- REQUIRED WORK:
Copy out each line of the material in which the word "linejoin" can be found.
EXTRACTED MATERIAL below:
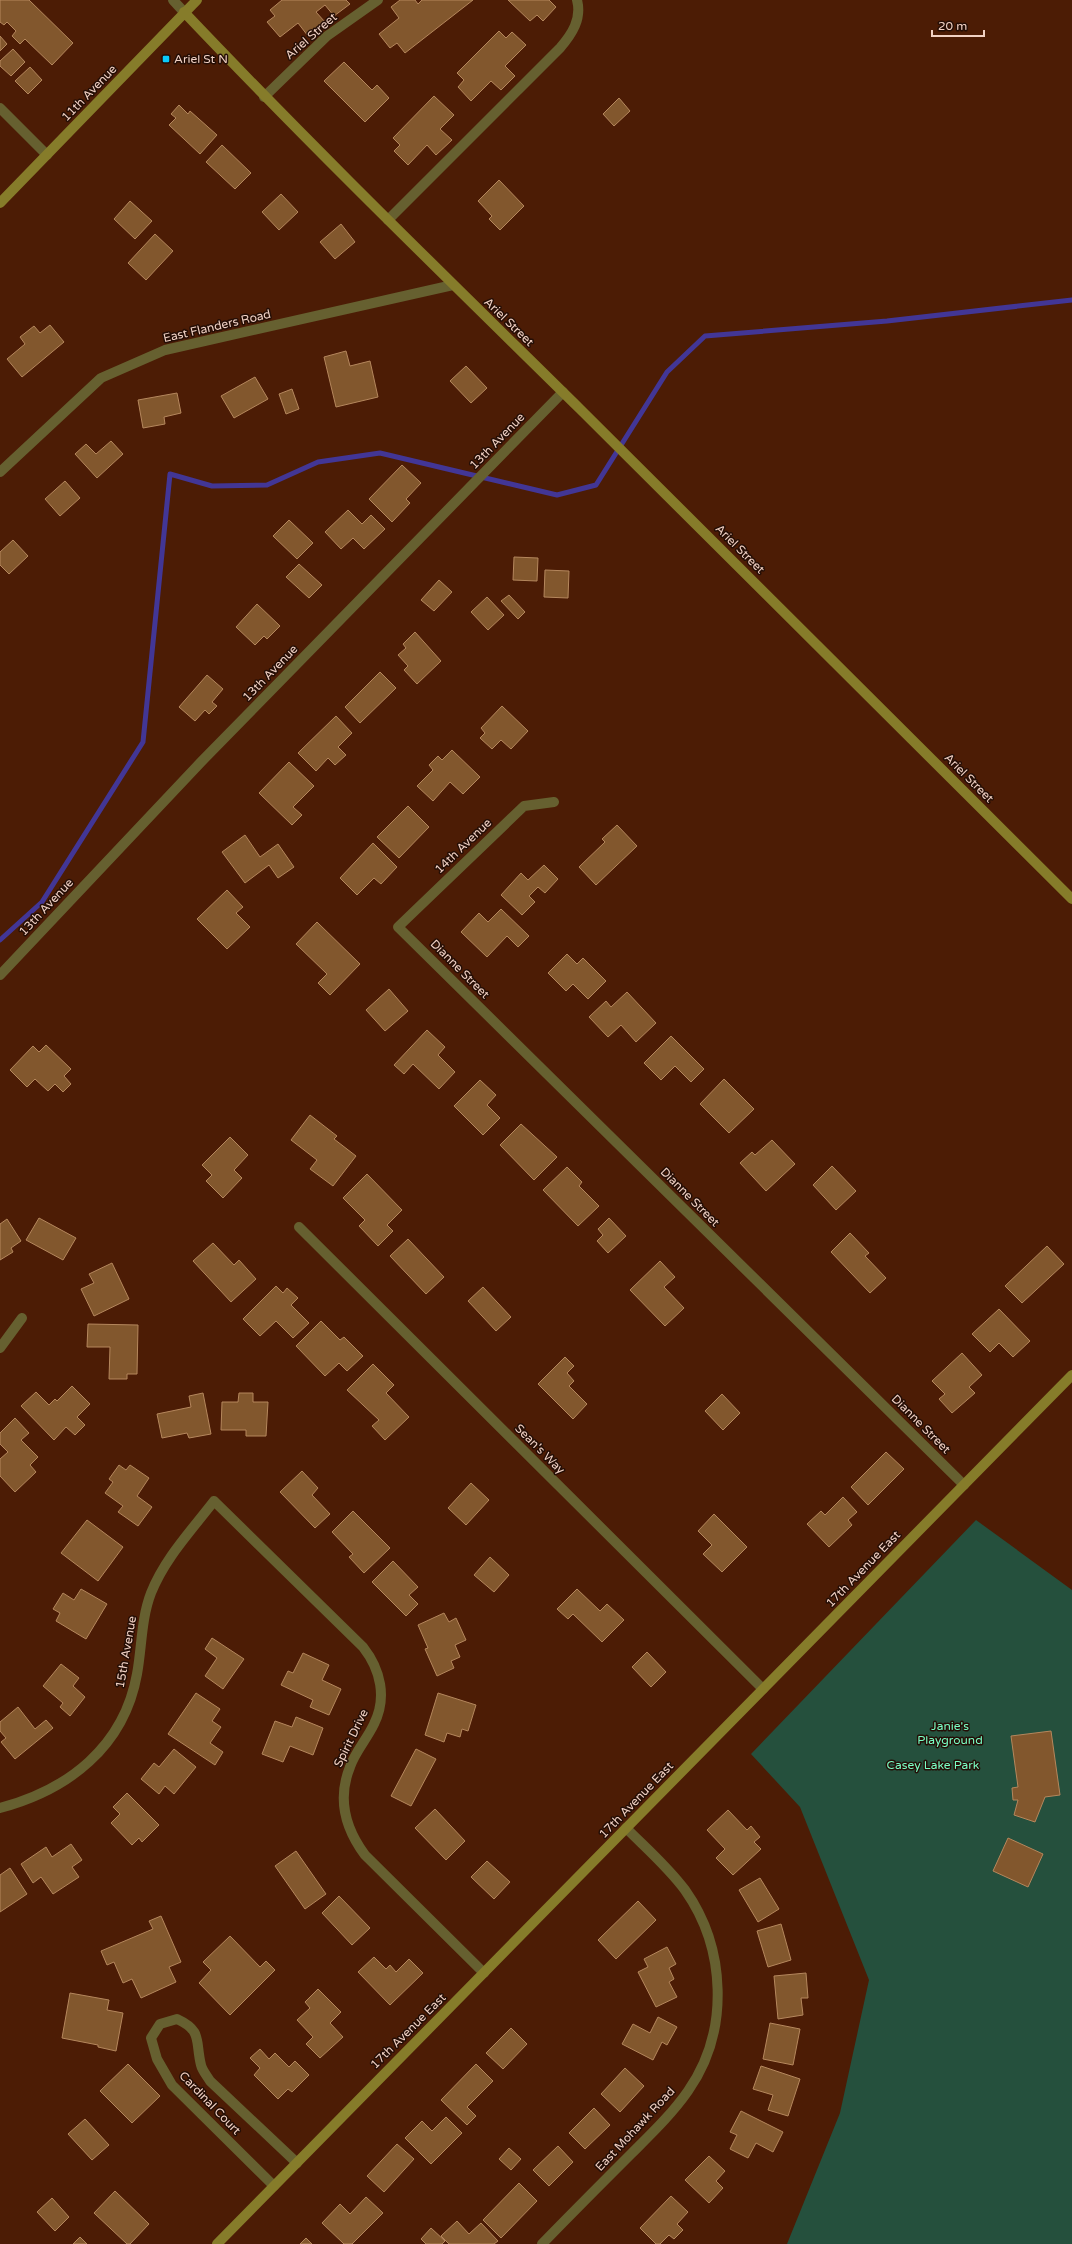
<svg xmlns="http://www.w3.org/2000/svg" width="1072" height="2244" viewBox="0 0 1072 2244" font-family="'Varela Round',sans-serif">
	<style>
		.green { fill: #25503d }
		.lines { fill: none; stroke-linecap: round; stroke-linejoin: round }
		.stream { stroke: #423696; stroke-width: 5 }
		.building { fill: #82572d; stroke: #b5875d }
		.street { stroke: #666030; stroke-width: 10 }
		.secondary { stroke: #867c2a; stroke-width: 10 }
		.poi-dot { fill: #0acafa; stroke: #240e06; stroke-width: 1.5 }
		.labels { text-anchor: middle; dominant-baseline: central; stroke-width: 3; stroke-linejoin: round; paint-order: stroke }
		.street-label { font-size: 12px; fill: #f1d1c4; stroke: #240e06 }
		.poi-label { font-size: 12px; fill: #f1d1c4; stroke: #240e06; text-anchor: start }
		.park-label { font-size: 12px; fill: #7affc5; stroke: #240e06 }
	</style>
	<rect width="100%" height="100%" fill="#4c1c05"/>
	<path class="green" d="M976 1520 1072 1590V2244H787L840 2113 869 1980 800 1807 751 1754Z"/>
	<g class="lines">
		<path class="stream" d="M0 940 42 902 143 742 170 474 212 486 267 485 318 462 380 453 557 495 596 485 667 372 705 336 887 321 1072 300"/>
	</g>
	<path class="building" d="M0 0H29L73 43 52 65 25 39 20 44 12 36 16 31 7 22 4 25 0 22Z
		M282 0H346L350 4 334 16 325 5 316 12 325 22 308 36 298 23 280 37 267 22 275 16 270 10Z
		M400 0H415L418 4 422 0H473L405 53 397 43 390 48 379 34 399 18 391 7Z
		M508 0H549L556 7 543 21 537 15 530 21Z
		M499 31 506 38 512 32 526 45 505 66 515 76 501 90 491 81 471 101 458 87 464 80 457 73Z
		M0 36 7 44 0 51Z
		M13 49 25 62 11 76 0 66V61Z
		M344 62 372 90 377 85 389 98 365 122 324 81Z
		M30 67 42 80 28 94 15 81Z
		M434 96 454 115 440 129 452 140 436 155 427 145 408 165 394 151 400 145 393 138Z
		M619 98 630 111 614 126 603 114Z
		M179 105 188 114 190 111 217 135 200 154 169 125 176 118 171 114Z
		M222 145 251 173 235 189 206 162Z
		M499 180 524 206 500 230 489 219 492 216 478 201Z
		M281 194 298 212 279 230 262 212Z
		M130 201 152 221 135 239 114 219Z
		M341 224 355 242 335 259 320 242Z
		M155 234 173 251 146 280 128 263Z
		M50 325 64 342 22 377 7 359 25 344 20 337 34 326 40 333Z
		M346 351 350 366 370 361 378 397 336 407 324 357Z
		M466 366 487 388 471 403 450 381Z
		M255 377 268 399 234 418 221 396Z
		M292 389 299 409 286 414 279 394Z
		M177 393 181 413 164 417 165 424 143 428 138 400Z
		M111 441 123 454 97 478 75 454 86 444 96 454Z
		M402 465 421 483 406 499 410 503 392 522 369 499Z
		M65 481 80 498 60 516 45 499Z
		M348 510 362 524 371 515 385 529 364 549 353 538 341 549 325 532Z
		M289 520 313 543 297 559 273 536Z
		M13 540 28 556 9 574 0 565V552Z
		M514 557 538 558 537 581 513 580Z
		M299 564 322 585 309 598 286 577Z
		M545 570 569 571 568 598 544 597Z
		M439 580 452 592 434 611 421 600Z
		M509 595 525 612 518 619 501 601Z
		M487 597 504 615 488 630 471 612Z
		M257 604 280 626 267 639 264 636 255 645 236 627Z
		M415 632 441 661 417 684 404 670 408 666 398 655 406 648 403 644Z
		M380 672 396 688 360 723 345 707Z
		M207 675 223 689 212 702 217 706 209 714 205 710 195 721 179 707Z
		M502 706 528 731 511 749 501 740 492 749 480 738 485 733 481 728Z
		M336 716 352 733 338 747 346 755 335 765 328 758 316 771 298 753Z
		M452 750 480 777 463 794 450 782 433 801 417 786 433 770 429 765 438 756 442 760Z
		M289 762 314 786 293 807 302 815 292 825 259 793Z
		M408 806 429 827 399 858 377 837Z
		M617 825 637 846 596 885 579 867 605 842 602 839Z
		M245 835 260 857 278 844 294 867 278 878 269 865 245 883 222 852Z
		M373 843 397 867 381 884 374 878 357 895 340 878Z
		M544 865 558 879 545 893 538 887 529 896 535 902 522 915 501 895 521 873 528 880Z
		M227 890 243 907 236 913 250 927 227 949 197 919Z
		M501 909 529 936 518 947 507 936 487 957 461 932 479 913 488 922Z
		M317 922 360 964 330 995 318 983 327 974 296 944Z
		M567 954 577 964 583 958 606 981 588 999 573 984 566 991 548 973Z
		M389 989 408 1011 385 1031 366 1010Z
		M627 992 656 1023 636 1042 621 1025 608 1037 589 1017 606 1001 611 1007Z
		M427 1030 445 1047 438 1055 455 1072 439 1089 413 1064 404 1074 394 1065Z
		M671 1036 704 1069 691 1082 675 1066 661 1080 644 1063Z
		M46 1045 71 1069 64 1076 71 1084 63 1092 55 1084 48 1091 35 1079 27 1087 10 1070 33 1046 39 1052Z
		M724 1079 754 1109 729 1133 700 1104Z
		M480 1080 496 1095 487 1105 500 1118 483 1135 454 1106Z
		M310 1115 337 1136 334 1139 356 1156 333 1186 310 1169 317 1160 291 1140Z
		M521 1124 557 1157 534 1180 500 1145Z
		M230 1137 248 1155 234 1170 242 1178 223 1198 206 1181 212 1175 202 1165Z
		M772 1140 795 1164 766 1191 740 1163 752 1152 755 1155Z
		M832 1166 856 1191 836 1210 813 1185Z
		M567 1167 582 1182 579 1186 599 1206 578 1226 543 1190Z
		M367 1174 402 1210 387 1225 393 1231 378 1246 359 1226 365 1220 343 1198Z
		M39 1218 76 1238 63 1260 26 1240Z
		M609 1218 626 1236 608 1253 597 1241 603 1235 598 1229Z
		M7 1219 21 1241 11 1248 13 1252 0 1260V1224Z
		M850 1233 869 1253 865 1256 886 1278 870 1293 831 1252Z
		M408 1239 444 1277 426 1294 390 1256Z
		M213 1243 234 1265 239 1260 256 1279 231 1302 193 1261Z
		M1047 1246 1064 1264 1022 1303 1005 1286Z
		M660 1261 675 1277 664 1287 684 1308 665 1326 630 1290Z
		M112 1263 129 1299 94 1316 81 1289 94 1283 89 1274Z
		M276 1286 283 1293 287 1288 298 1298 291 1305 309 1323 293 1338 276 1321 260 1336 243 1319Z
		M483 1287 511 1317 496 1331 468 1301Z
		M999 1309 1030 1341 1013 1357 999 1343 990 1352 972 1334Z
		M321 1321 340 1340 344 1337 363 1356 347 1371 339 1363 325 1376 296 1346Z
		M88 1324 138 1325 137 1374H127V1379H109L110 1347H87Z
		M962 1353 982 1375 969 1387 975 1393 952 1413 939 1399 945 1394 932 1381Z
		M565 1357 574 1366 567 1373 574 1381 569 1386 587 1404 573 1419 538 1384Z
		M373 1364 394 1385 386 1393 409 1417 385 1440 372 1426 379 1420 347 1390Z
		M72 1386 90 1404 77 1417 85 1425 75 1435 66 1427 54 1440 21 1406 36 1392 49 1405 55 1399 57 1401Z
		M203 1393 211 1434 189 1438 187 1433 162 1438 157 1414 191 1407 189 1396Z
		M239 1393H253V1402H268L266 1436H246V1430H221L222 1402H238Z
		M722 1394 740 1413 723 1430 705 1411Z
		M15 1418 29 1433 21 1440 38 1457 30 1465 36 1472 15 1492 0 1476V1459L8 1452 0 1444V1433Z
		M886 1452 904 1469 868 1505 851 1487Z
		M119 1465 126 1470 130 1465 149 1478 137 1496 152 1507 138 1526 118 1512 123 1506 105 1493 113 1482 109 1479Z
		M302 1471 318 1488 312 1495 330 1514 315 1528 280 1492Z
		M471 1483 489 1500 466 1525 448 1508Z
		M843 1497 857 1512 848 1520 852 1525 829 1547 807 1524 821 1511 825 1515Z
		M353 1511 390 1548 364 1573 349 1557 353 1554 332 1532Z
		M714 1514 747 1547 722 1572 703 1554 712 1545 698 1531Z
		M87 1520 123 1547 98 1581 61 1553Z
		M490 1557 509 1575 494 1592 474 1575Z
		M393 1561 418 1587 409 1595 418 1604 406 1616 372 1582Z
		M81 1589 107 1604 86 1639 56 1621 60 1613 53 1609 63 1593 74 1600Z
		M577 1589 600 1611 607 1604 624 1620 602 1642 573 1614 568 1619 557 1609Z
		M444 1613 449 1622 456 1618 466 1640 455 1645 460 1657 451 1661 454 1668 437 1676 425 1649 428 1648 418 1625Z
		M212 1638 244 1659 223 1689 205 1676 217 1658 205 1649Z
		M647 1652 666 1672 651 1687 632 1667Z
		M303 1653 329 1665 322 1680 341 1689 329 1715 310 1707 313 1700 281 1685 288 1671 293 1673Z
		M61 1664 79 1678 73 1686 85 1697 70 1716 60 1707 63 1703 43 1686Z
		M196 1693 220 1709 212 1721 221 1727 210 1743 223 1752 215 1765 168 1734Z
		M438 1693 476 1705 468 1731 462 1729 460 1737 447 1733 444 1742 425 1735Z
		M18 1707 35 1729 46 1720 53 1728 15 1759 1 1742 6 1738 0 1731V1722Z
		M296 1717 323 1728 313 1755 290 1746 283 1762 262 1754 275 1721 292 1727Z
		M1051 1731 1060 1795 1045 1797 1035 1822 1014 1815 1018 1800H1013L1012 1788 1018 1787 1011 1736Z
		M174 1749 196 1767 174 1794 165 1786 159 1794 141 1779 154 1763 159 1767Z
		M416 1749 436 1759 411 1806 391 1796Z
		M127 1793 159 1825 142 1842 139 1838 132 1845 111 1823 120 1814 113 1807Z
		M435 1809 465 1841 446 1860 415 1828Z
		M728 1810 747 1830 751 1826 760 1837 754 1842 761 1849 733 1875 716 1858 725 1849 707 1830Z
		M1008 1838 1043 1854 1028 1887 993 1871Z
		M71 1844 82 1860 72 1867 79 1877 53 1894 41 1877 33 1883 21 1864 46 1847 52 1857Z
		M296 1851 326 1894 305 1909 275 1866Z
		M487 1861 510 1882 494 1899 471 1877Z
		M10 1868 27 1894 0 1912V1875Z
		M760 1878 779 1909 758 1922 739 1890Z
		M339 1896 370 1928 352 1945 322 1913Z
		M638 1901 656 1920 616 1959 598 1940Z
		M161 1916 181 1962 169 1967 176 1982 141 1998 132 1979 123 1983 114 1962 107 1965 101 1951 153 1929 149 1921Z
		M781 1924 791 1960 768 1967 757 1931Z
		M230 1936 260 1967 266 1961 275 1970 230 2015 199 1983 211 1970 203 1962Z
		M667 1947 676 1964 669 1968 674 1979 669 1982 677 1997 656 2007 638 1972 648 1967 644 1959Z
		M374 1957 386 1969 390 1965 396 1972 409 1959 423 1973 390 2005 358 1972Z
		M806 1973 808 1998H801L803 2015 778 2019 774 1976Z
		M318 1989 341 2012 330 2023 343 2037 320 2058 306 2044 313 2037 297 2020 310 2008 305 2002Z
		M70 1993 109 2000 107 2010 123 2013 116 2051 98 2047V2045L62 2038Z
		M658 2017 677 2027 667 2045 662 2042 653 2060 622 2044 633 2024 650 2033Z
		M770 2023 800 2029 793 2065 763 2059Z
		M511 2028 527 2044 503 2069 486 2053Z
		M260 2049 269 2059 275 2053 289 2067 295 2061 309 2075 292 2092 288 2089 278 2099 254 2075 260 2068 250 2058Z
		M128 2064 160 2096 132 2123 100 2091Z
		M476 2064 493 2081 467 2107 476 2116 467 2125 441 2100Z
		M761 2066 800 2079 788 2116 768 2110 773 2095 753 2089Z
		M625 2068 644 2086 620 2112 601 2094Z
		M594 2108 610 2125 585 2149 569 2133Z
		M741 2111 783 2132 773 2152 756 2143 748 2158 730 2149 737 2135 730 2132Z
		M446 2117 462 2133 431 2164 405 2138 422 2121 432 2131Z
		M85 2119 109 2145 92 2160 68 2134Z
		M397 2144 414 2159 384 2192 367 2176Z
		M558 2146 573 2162 549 2186 533 2170Z
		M509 2148 521 2159 511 2170 499 2159Z
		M709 2156 725 2171 716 2181 723 2188 709 2203 685 2180Z
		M519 2183 537 2201 501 2238 483 2220Z
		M115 2191 149 2224 130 2244H127L94 2213Z
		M671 2196 688 2212 677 2224 683 2230 674 2239 669 2235 660 2244H656L640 2228Z
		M366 2197 383 2213 352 2244H344L322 2223 340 2204 350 2214Z
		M52 2198 69 2217 55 2231 37 2212Z
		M457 2221 469 2234 481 2223 498 2241 494 2244H449L441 2236Z
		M431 2228 445 2241 442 2244H426L421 2239Z
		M80 2237 87 2244H73Z
		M306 2238 312 2244H300Z"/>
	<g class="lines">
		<path class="street" d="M173 0 184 12
			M264 97 327 36 378 0
			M0 108 47 155
			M388 220 560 48C572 34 582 19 577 0
			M0 472 101 378 165 350 453 285
			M554 802 524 806 398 927 964 1485
			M0 975 201 762 563 392
			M299 1227 763 1689
			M0 1348 22 1318
			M0 1808C68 1790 124 1747 137 1674 142 1647 141 1619 151 1593 165 1558 191 1531 214 1501L363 1647C381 1670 387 1698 374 1724 367 1739 355 1752 350 1767 337 1799 345 1828 365 1855L484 1973
			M274 2186 172 2085 157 2059 151 2038 160 2024 177 2019C203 2031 195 2041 201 2065 202 2070 207 2076 210 2081L297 2163
			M542 2244C571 2214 601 2184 631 2154 651 2134 672 2114 688 2091 730 2031 726 1948 685 1890 668 1867 646 1848 626 1828"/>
		<path class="secondary" d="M184 12C313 148 447 278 580 409 744 572 908 735 1072 899
			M0 203 197 0
			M217 2244 1072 1375"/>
	</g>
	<rect class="poi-dot" x="162" y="55" width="8" height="8" rx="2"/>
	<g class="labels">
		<g class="street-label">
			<text transform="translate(311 36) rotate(-41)">Ariel Street</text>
			<text transform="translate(89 93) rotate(-46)">11th Avenue</text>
			<text transform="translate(509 322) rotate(44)">Ariel Street</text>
			<text transform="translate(217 326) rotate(-13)">East Flanders Road</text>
			<text transform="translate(497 441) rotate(-46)">13th Avenue</text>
			<text transform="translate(740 549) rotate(45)">Ariel Street</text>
			<text transform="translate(270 673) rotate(-46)">13th Avenue</text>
			<text transform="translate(969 778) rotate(45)">Ariel Street</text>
			<text transform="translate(463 846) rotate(-44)">14th Avenue</text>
			<text transform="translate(46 907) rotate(-47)">13th Avenue</text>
			<text transform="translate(460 969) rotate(45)">Dianne Street</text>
			<text transform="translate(690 1197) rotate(45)">Dianne Street</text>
			<text transform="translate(921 1424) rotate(45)">Dianne Street</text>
			<text transform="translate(540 1449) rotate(45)">Sean's Way</text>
			<text transform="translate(863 1569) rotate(-46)">17th Avenue East</text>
			<text transform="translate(126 1652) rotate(-80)">15th Avenue</text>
			<text transform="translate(351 1738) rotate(-64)">Spirit Drive</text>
			<text transform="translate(636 1800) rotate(-46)">17th Avenue East</text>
			<text transform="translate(408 2031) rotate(-45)">17th Avenue East</text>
			<text transform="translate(210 2103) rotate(46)">Cardinal Court</text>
			<text transform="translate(635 2129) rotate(-47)">East Mohawk Road</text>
		</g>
		<g class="poi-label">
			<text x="174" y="59">Ariel St N</text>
		</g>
		<g class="park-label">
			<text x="950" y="1726">Janie's<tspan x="950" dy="14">Playground</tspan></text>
			<text x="933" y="1765">Casey Lake Park</text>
		</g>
	</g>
	<path d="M932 30v6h52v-6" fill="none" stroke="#f1d1c4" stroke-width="2"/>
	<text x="938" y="30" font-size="12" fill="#f1d1c4" stroke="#240e06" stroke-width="3" paint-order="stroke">20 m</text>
</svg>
End of EXTRACTED MATERIAL.
- TASK RESULT:
		.lines { fill: none; stroke-linecap: round; stroke-linejoin: round }
		.labels { text-anchor: middle; dominant-baseline: central; stroke-width: 3; stroke-linejoin: round; paint-order: stroke }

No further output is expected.